Bedenktijd bestuur beursvennootschap

3 september 2020, wetsvoorstel - Het bestuur van een beursvennootschap kan bedenktijd vragen bij een dreigende vijandige overname of wanneer aandeelhouders aansturen op het ontslag van een commissaris of bestuurder. Minister Dekker (Rechtsbescherming) regelt dit met een wetsvoorstel.

Activistische aandeelhouders kunnen proberen om het beleid van een onderneming te veranderen. Maar kijken dit soort aandeelhouders niet te veel naar de korte termijn en te weinig naar de lange termijn? Die vrees is een belangrijke reden om het bestuur van een beursvennootschap de mogelijkheid te geven om een bedenktijd van maximaal 250 dagen in te roepen.

De bedenktijd kan gebruikt worden bij een dreigende vijandige overname of wanneer aandeelhouders vragen om het ontslag van een bestuurder of commissaris. Dit creëert de rust en ruimte die nodig kunnen zijn voor het verkennen van verschillende opties, overleg met alle belanghebbenden en het uitstippelen van een strategie voor de lange termijn, zegt de minister.

Rijnlands model

Het wetsvoorstel past in het Rijnlandse model, betoogt Van den Berg (CDA), dat gericht is op de langere termijn en rekening houdt met alle stakeholders. Het werpt volgens haar terecht barrières op, onder meer tegen vijandige overnames door buitenlandse staatsbedrijven.

Ook Nijboer (PvdA) is positief over het wetsvoorstel, maar het doet in zijn ogen onvoldoende om het Rijnlandse model te beschermen. Er is volgens hem meer nodig om de druk van het kortetermijnbelang en het aandeelhoudersbelang te weerstaan. Hij wil onder andere financiële prikkels wegnemen voor bestuurders om akkoord te gaan met een (vijandige) overname of fusie.

Stapeling beschermingsconstructies?

Naast de bedenktijd hebben bedrijven in Nederland al andere mogelijkheden om zich te verweren tegen vijandige overnames, zoals het uitgeven van preferente aandelen.
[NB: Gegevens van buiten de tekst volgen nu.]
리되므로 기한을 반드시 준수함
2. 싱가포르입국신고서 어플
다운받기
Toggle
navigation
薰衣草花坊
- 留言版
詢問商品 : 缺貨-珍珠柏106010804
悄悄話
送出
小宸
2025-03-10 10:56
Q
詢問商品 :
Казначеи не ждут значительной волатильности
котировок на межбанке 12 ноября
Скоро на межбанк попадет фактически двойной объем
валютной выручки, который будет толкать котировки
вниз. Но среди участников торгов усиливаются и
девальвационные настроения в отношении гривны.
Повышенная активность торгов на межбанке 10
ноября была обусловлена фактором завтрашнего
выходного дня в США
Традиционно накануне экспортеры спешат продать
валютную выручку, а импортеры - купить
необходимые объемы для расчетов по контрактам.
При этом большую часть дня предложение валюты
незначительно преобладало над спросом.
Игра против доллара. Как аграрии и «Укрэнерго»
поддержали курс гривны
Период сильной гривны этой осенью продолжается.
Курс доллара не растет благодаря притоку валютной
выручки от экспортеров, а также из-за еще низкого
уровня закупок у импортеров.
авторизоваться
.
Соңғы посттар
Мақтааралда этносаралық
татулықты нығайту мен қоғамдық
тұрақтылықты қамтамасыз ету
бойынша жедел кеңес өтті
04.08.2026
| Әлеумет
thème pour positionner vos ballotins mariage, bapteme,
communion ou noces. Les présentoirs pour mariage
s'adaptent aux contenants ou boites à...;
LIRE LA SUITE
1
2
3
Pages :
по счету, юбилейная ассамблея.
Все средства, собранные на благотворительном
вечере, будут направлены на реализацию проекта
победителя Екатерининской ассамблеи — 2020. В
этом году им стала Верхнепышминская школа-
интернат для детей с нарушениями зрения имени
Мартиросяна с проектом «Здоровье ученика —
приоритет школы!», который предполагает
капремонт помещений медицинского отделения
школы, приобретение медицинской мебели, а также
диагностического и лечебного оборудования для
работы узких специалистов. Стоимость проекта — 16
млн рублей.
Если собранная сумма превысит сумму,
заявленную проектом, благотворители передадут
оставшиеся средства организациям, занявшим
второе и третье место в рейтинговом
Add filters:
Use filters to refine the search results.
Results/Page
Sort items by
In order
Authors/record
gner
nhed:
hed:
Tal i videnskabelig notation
We moeten geen "beschermingsparadijs" worden, vindt Paternotte (D66). Van Gent (VVD) wil een onredelijke stapeling van beschermingsconstructies voorkomen.

Dekker is niet bang dat Nederland een beschermingsparadijs wordt. Het is volgens hem niet slecht als bedrijven die kiezen voor continuïteit en de lange termijn, zich hier vestigen. De minister benadrukt dat het aan de rechter is om te oordelen over het tegelijkertijd toepassen van verschillende beschermingsconstructies.

Bonussen

Het is goed dat we bedrijven een extra mogelijkheid geven om vijandige overnames te voorkomen, zegt Van der Lee (GroenLinks), maar daar moet dan wel iets tegenover staan. Hij wil dat bestuurders en commissarissen geen bonussen krijgen in het boekjaar dat de bedenktijd wordt ingeroepen, ook omdat ze dan niet ontslagen kunnen worden.

Dit voorstel kan leiden tot tegenstrijdige belangen en perverse prikkels, waarschuwt Dekker. De minister vreest dat bestuurders (het verlies van) hun bonus in hun achterhoofd hebben als ze besluiten moeten nemen over wat het beste is voor het bedrijf.

Rol ondernemingsraad

Niet alleen het bestuur van een onderneming maar ook de ondernemingsraad zou de bedenktijd moeten kunnen inroepen, vindt Alkaya (SP). Hij wil daarnaast dat de ondernemingsraad moet instemmen met een besluit van het bestuur om de bedenktijd voortijdig te beëindigen. Maar minister Dekker vindt het geen goed idee als de ondernemingsraad op de stoel van het bestuur gaat zitten.

De Kamer stemt op 8 september over het wetsvoorstel en de ingediende moties.